_WHAT NEEDS TO BE DONE_
Exactly the lines from the start of the data below through the line that contains "middle tip: (826, 1050)" are to be copied, with pictures left out.

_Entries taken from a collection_
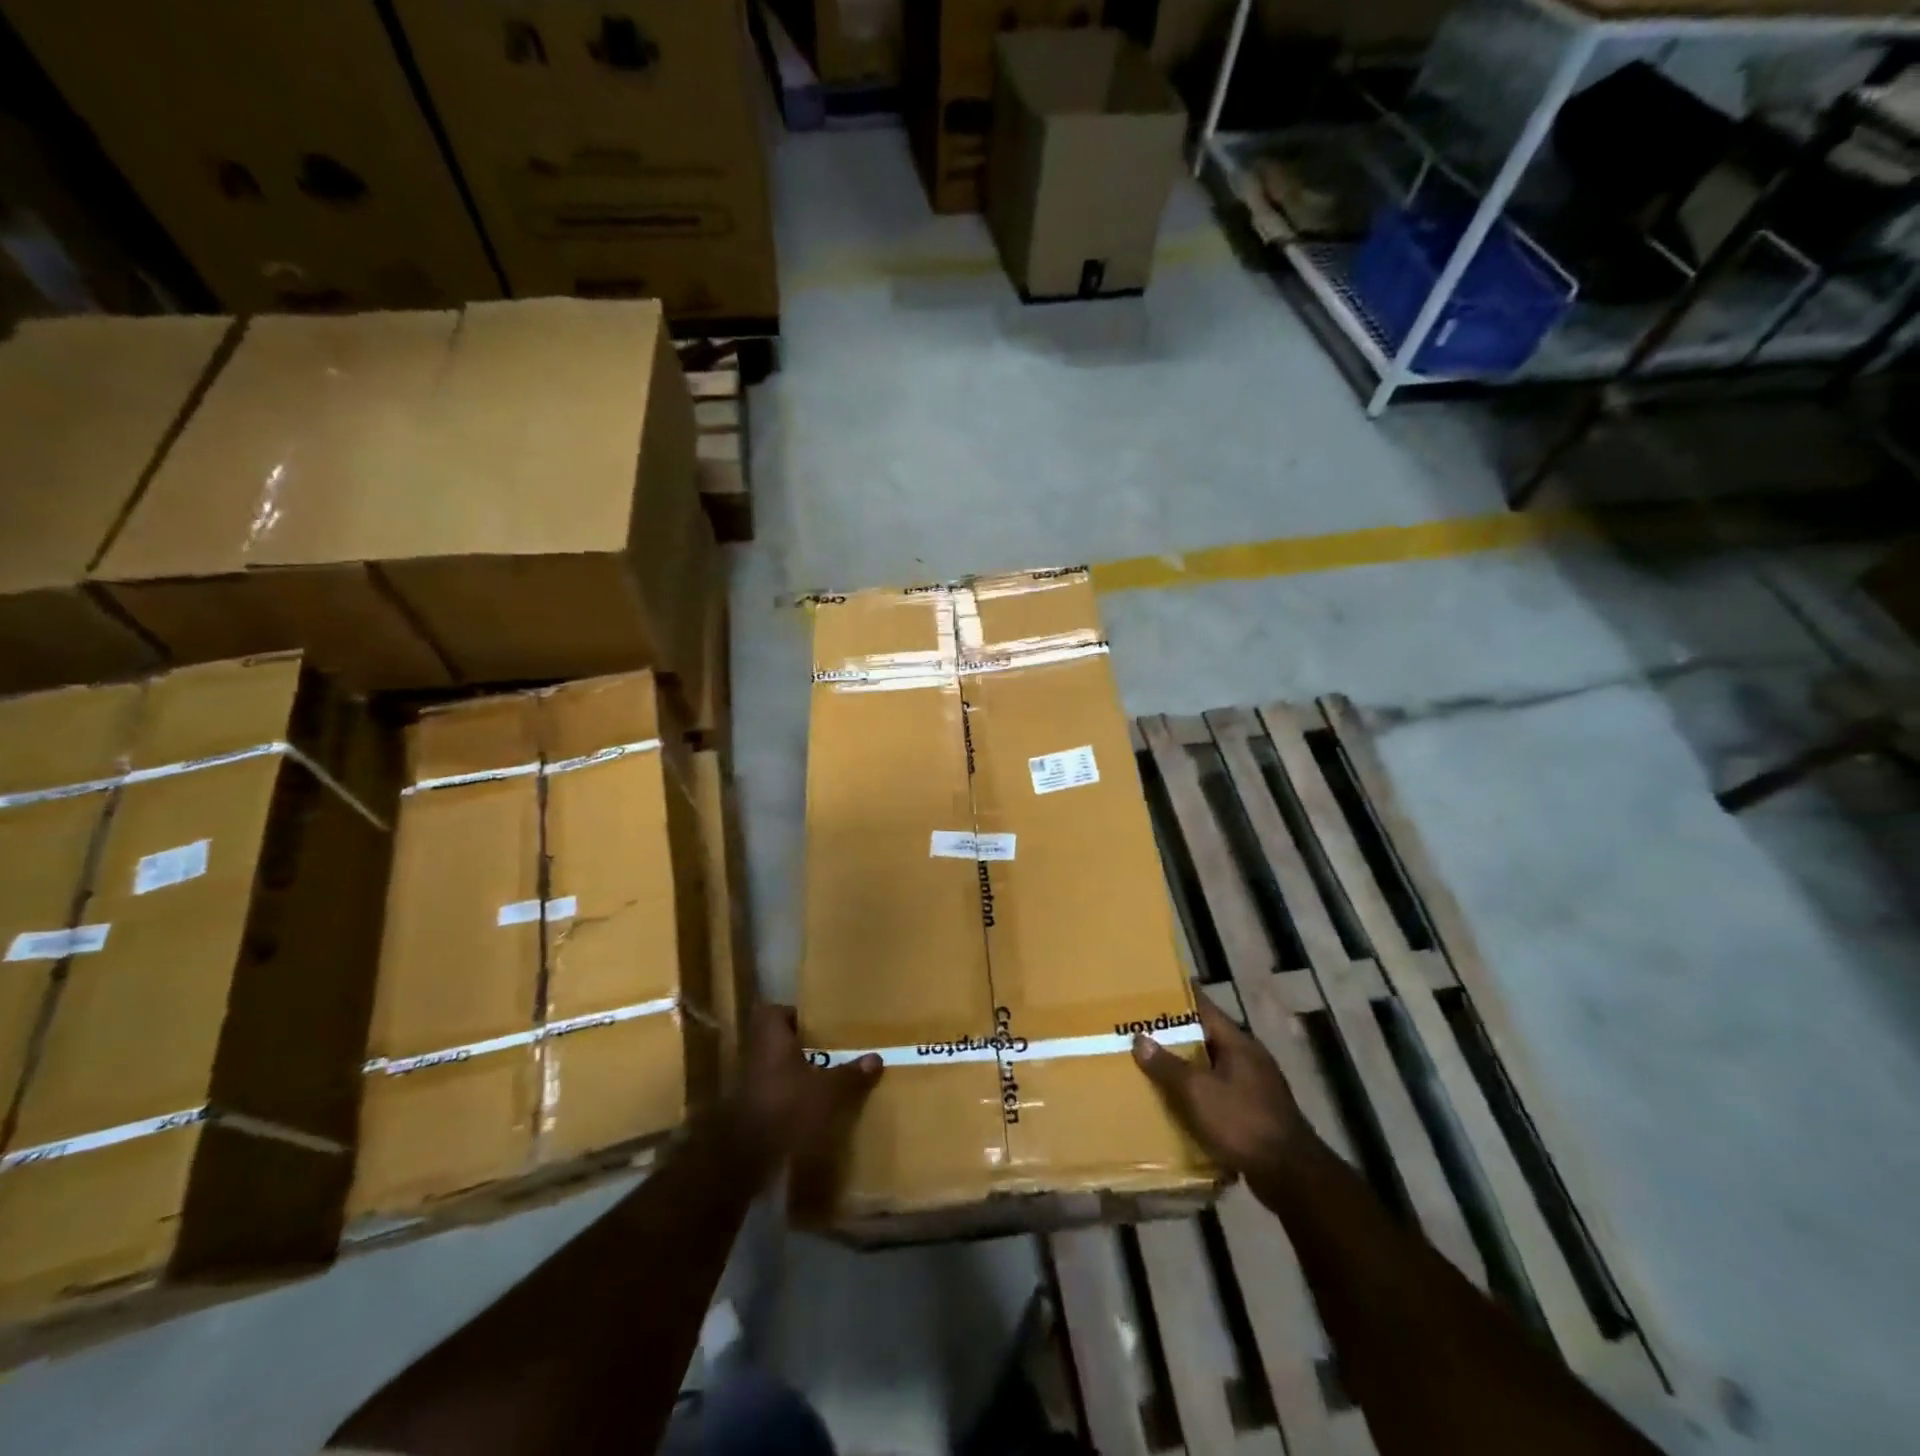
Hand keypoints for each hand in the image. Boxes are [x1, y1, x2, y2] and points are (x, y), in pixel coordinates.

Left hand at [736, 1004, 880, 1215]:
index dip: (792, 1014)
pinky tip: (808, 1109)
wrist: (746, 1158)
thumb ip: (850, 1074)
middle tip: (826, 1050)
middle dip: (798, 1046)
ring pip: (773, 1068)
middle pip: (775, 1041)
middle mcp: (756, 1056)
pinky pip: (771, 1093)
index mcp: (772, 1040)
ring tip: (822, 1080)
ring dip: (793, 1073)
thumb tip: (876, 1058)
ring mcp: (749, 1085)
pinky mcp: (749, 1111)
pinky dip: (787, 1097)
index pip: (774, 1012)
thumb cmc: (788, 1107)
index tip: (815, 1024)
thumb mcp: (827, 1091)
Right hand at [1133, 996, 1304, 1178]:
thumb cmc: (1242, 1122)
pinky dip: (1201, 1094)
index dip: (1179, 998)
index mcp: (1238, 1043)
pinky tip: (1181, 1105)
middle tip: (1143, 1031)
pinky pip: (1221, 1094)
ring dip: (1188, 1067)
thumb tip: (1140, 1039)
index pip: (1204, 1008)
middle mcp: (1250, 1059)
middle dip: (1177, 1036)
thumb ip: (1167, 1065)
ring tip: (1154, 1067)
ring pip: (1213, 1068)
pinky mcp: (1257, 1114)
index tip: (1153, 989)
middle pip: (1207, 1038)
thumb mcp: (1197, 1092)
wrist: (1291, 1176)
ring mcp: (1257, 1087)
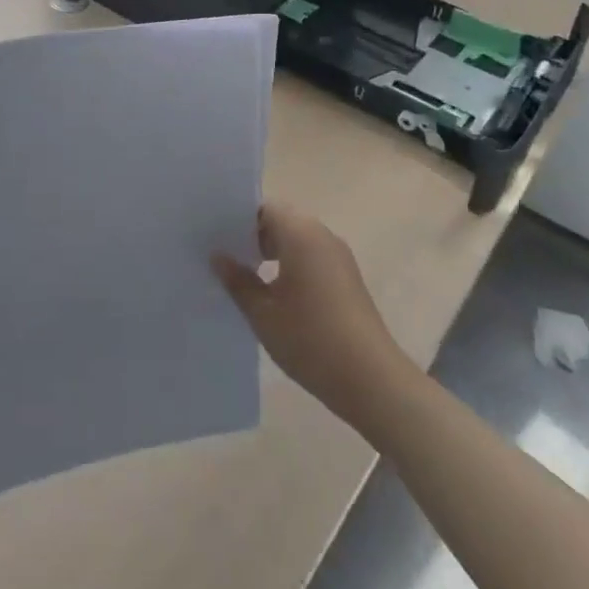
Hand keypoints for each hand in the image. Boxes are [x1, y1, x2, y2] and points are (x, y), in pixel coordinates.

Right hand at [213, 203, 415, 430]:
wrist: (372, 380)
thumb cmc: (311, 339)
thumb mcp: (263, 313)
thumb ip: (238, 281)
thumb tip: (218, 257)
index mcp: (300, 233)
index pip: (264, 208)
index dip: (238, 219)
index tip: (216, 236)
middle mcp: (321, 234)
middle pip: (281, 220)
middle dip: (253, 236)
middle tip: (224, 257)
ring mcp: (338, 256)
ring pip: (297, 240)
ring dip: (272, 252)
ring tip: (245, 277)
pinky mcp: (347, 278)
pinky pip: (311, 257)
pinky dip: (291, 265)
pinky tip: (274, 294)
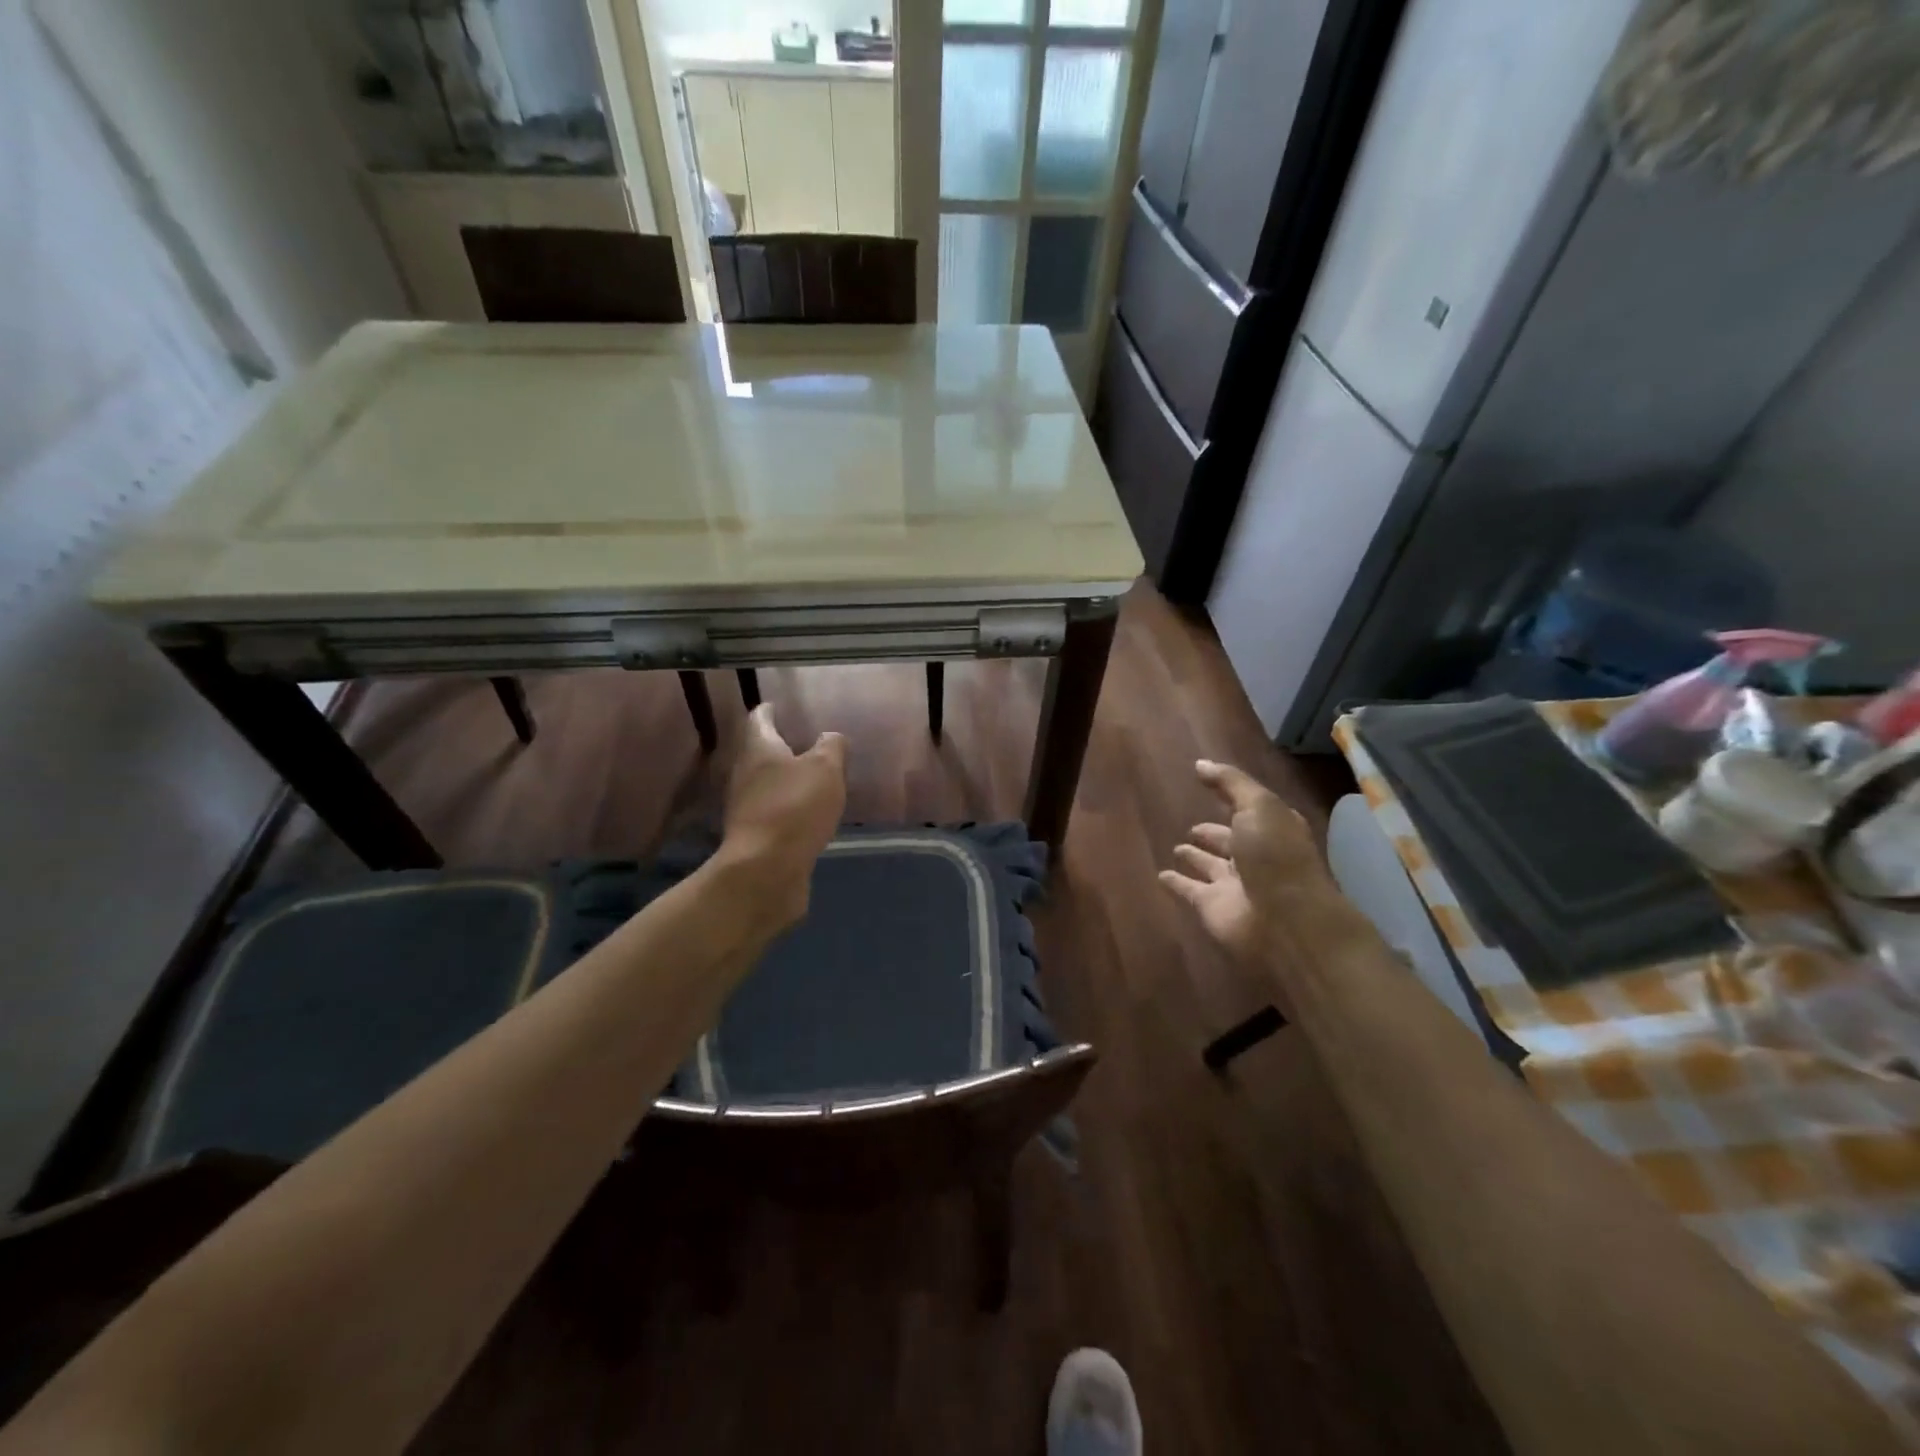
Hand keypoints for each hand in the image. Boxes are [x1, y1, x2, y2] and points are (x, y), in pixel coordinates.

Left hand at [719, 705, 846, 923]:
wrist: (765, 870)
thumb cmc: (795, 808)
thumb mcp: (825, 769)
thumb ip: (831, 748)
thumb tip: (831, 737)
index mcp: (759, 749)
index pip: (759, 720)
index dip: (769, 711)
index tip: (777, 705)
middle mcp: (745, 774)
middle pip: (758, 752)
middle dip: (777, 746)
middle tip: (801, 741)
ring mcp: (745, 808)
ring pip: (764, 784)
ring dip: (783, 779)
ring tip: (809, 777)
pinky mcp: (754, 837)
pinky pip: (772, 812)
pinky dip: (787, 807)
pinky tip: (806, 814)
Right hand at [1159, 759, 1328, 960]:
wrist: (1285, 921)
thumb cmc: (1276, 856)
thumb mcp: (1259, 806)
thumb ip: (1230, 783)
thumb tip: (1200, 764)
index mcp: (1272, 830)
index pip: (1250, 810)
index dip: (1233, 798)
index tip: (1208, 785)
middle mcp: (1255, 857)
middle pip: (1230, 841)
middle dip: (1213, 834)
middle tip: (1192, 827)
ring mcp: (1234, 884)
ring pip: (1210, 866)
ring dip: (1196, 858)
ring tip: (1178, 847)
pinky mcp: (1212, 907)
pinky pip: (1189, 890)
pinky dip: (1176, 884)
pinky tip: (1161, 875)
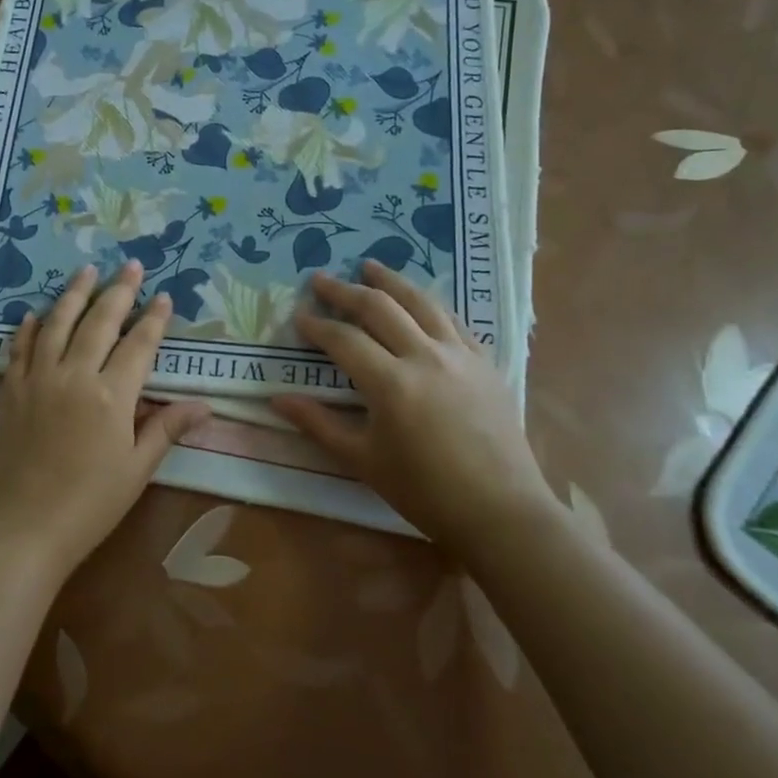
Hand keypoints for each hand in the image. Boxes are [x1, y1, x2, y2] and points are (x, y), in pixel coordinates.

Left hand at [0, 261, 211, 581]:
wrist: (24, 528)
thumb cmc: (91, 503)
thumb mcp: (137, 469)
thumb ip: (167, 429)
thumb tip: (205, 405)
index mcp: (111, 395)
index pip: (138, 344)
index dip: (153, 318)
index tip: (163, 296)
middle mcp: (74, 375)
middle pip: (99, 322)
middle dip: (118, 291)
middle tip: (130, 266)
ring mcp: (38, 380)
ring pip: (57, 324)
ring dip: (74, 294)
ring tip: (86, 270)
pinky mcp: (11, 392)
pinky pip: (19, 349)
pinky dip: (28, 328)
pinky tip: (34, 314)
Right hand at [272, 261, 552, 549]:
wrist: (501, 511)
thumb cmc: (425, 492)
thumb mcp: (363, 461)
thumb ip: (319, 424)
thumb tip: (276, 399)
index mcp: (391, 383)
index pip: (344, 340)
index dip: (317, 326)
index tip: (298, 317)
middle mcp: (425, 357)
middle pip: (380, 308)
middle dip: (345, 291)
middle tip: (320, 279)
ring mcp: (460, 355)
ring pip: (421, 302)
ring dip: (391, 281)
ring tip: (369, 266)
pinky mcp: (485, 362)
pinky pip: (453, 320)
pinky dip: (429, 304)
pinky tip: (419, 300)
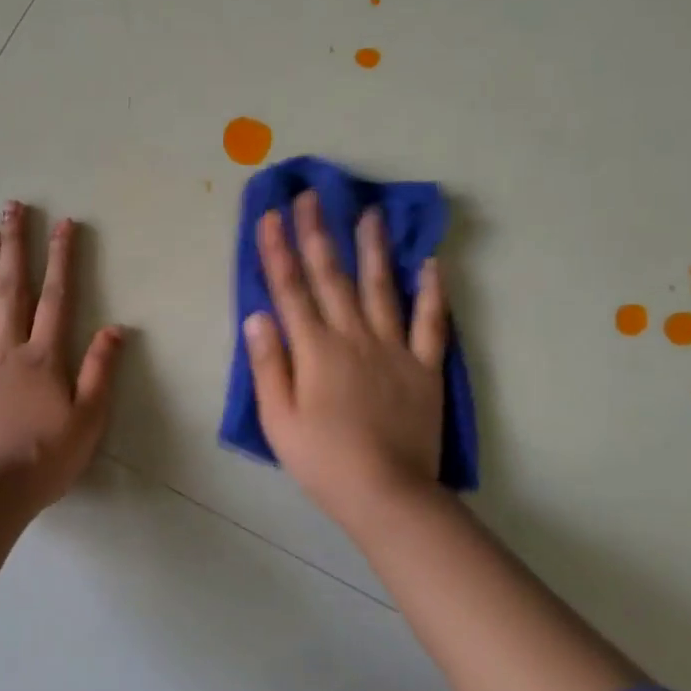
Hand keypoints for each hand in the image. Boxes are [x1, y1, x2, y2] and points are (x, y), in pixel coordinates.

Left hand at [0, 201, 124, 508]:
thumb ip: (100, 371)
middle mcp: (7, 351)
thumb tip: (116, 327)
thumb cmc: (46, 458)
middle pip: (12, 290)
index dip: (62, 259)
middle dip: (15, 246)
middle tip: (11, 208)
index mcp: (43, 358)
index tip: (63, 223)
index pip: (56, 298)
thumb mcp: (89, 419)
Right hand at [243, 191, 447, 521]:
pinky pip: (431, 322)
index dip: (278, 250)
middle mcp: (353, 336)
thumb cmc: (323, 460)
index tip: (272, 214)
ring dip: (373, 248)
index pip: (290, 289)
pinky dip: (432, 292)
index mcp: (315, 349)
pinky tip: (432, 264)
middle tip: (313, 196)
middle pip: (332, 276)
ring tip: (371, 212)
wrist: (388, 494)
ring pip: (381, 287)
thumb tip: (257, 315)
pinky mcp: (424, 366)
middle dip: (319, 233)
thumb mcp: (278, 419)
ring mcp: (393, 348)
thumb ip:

_EXPECTED ANSWER_
Hand keypoints for each hand in the image. Boxes are [x1, y1, x2, y2] and points are (x, y), in pixel coordinates.

Left hand at [736, 1004, 880, 1215]:
index dip: (792, 1014)
pinky tip: (808, 1109)
wrist: (746, 1158)
thumb ip: (850, 1074)
middle tip: (826, 1050)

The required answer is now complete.